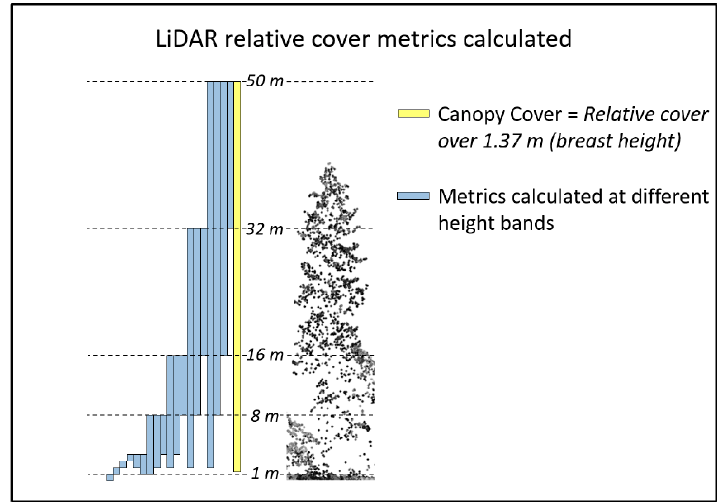
Figure 6. Pictorial representation of the 20 relative percent cover metrics calculated from our LiDAR data. Each vertical bar represents a different height range for which relative percent cover was calculated. For example, the most familiar metric is the percent cover, shown in yellow in the figure above. This metric is calculated as the number of LiDAR hits over breast height (1.37–50 m) divided by the total number of LiDAR hits. These 20 metrics represent only a portion of LiDAR-derived metrics calculated, in addition to basic point statistics and percentile heights. These relative percent cover values were calculated for both first and all LiDAR returns (representing 40 of the 54 metrics calculated).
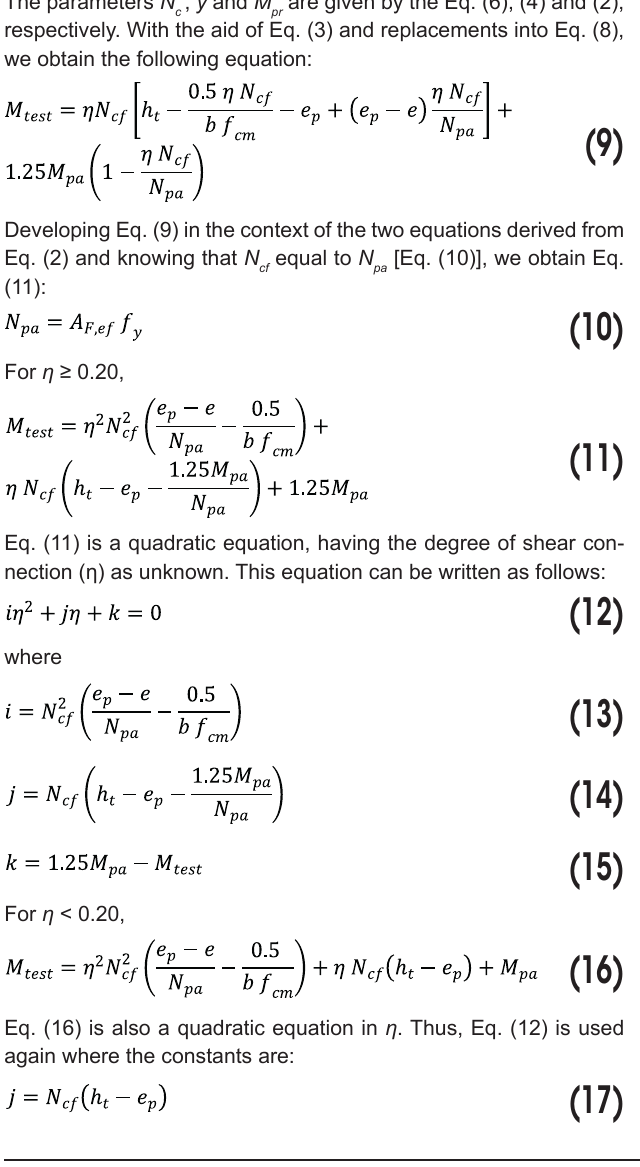
Figure 11 Partial interaction diagram and degree of shear connection h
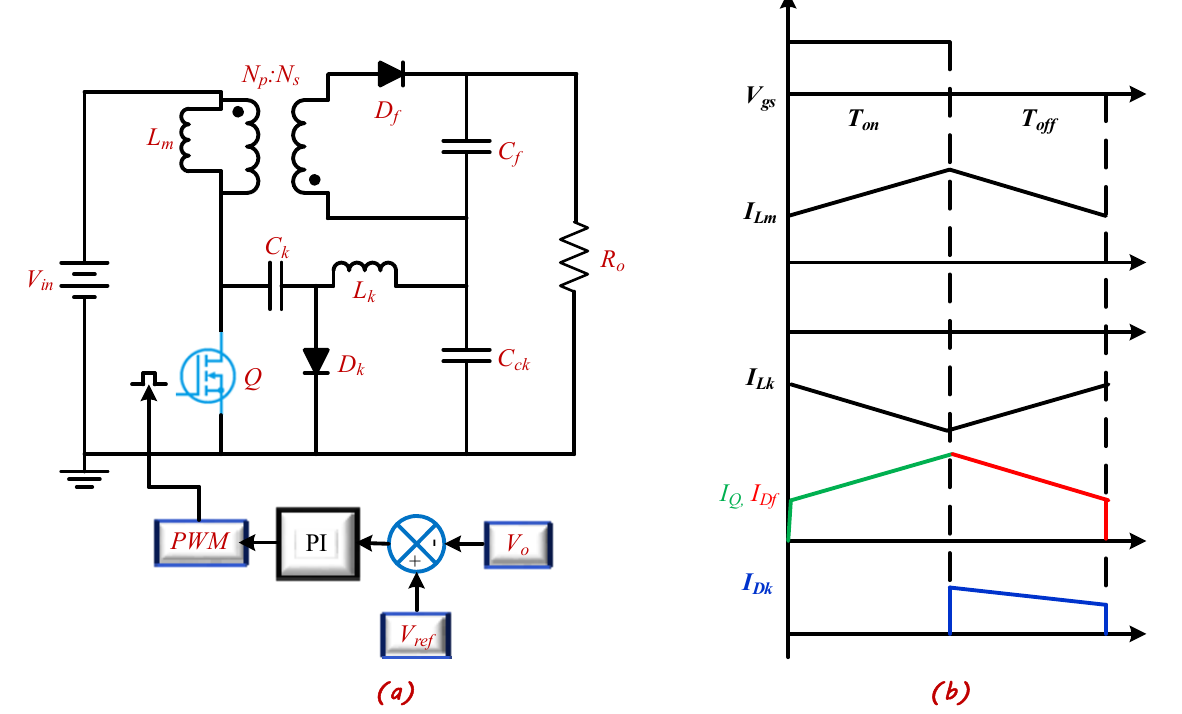
Figure 2. ( a ) The proposed HFC converter with the voltage control loop, ( b ) key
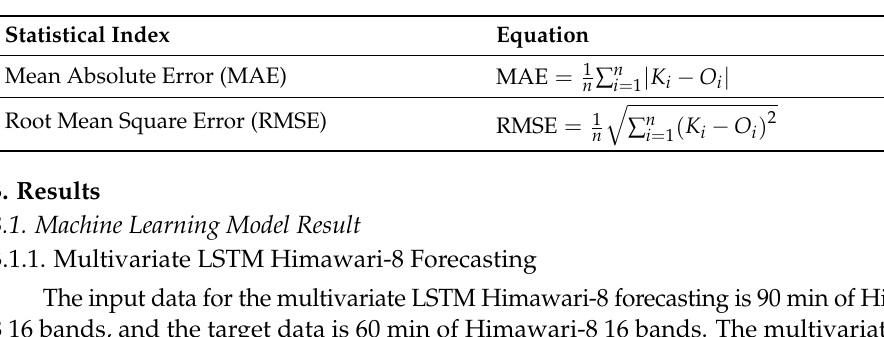
Table 2. Statistical indices used to evaluate the performance of rainfall forecasting results. K is the simulated data, O is the observed precipitation data, and n is the number of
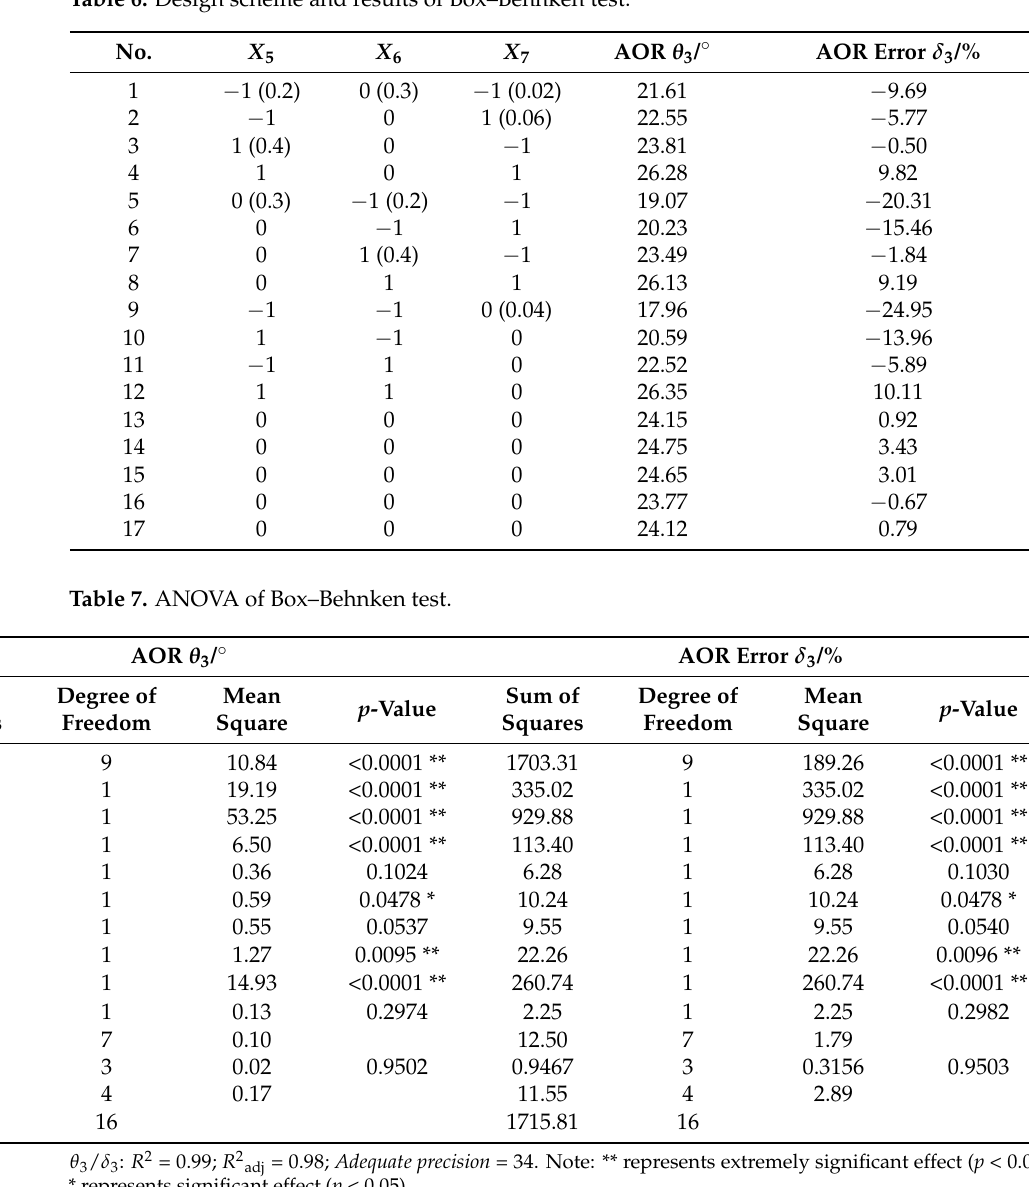
Table 6. Design scheme and results of Box–Behnken test.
---------------
The problem: Reprint each of the records exactly and skip the images.

Solution below:
Figure 6. Pictorial representation of the 20 relative percent cover metrics calculated from our LiDAR data. Each vertical bar represents a different height range for which relative percent cover was calculated. For example, the most familiar metric is the percent cover, shown in yellow in the figure above. This metric is calculated as the number of LiDAR hits over breast height (1.37–50 m) divided by the total number of LiDAR hits. These 20 metrics represent only a portion of LiDAR-derived metrics calculated, in addition to basic point statistics and percentile heights. These relative percent cover values were calculated for both first and all LiDAR returns (representing 40 of the 54 metrics calculated).
Figure 11 Partial interaction diagram and degree of shear connection h
Figure 2. ( a ) The proposed HFC converter with the voltage control loop, ( b ) key
Table 2. Statistical indices used to evaluate the performance of rainfall forecasting results. K is the simulated data, O is the observed precipitation data, and n is the number of
Table 6. Design scheme and results of Box–Behnken test.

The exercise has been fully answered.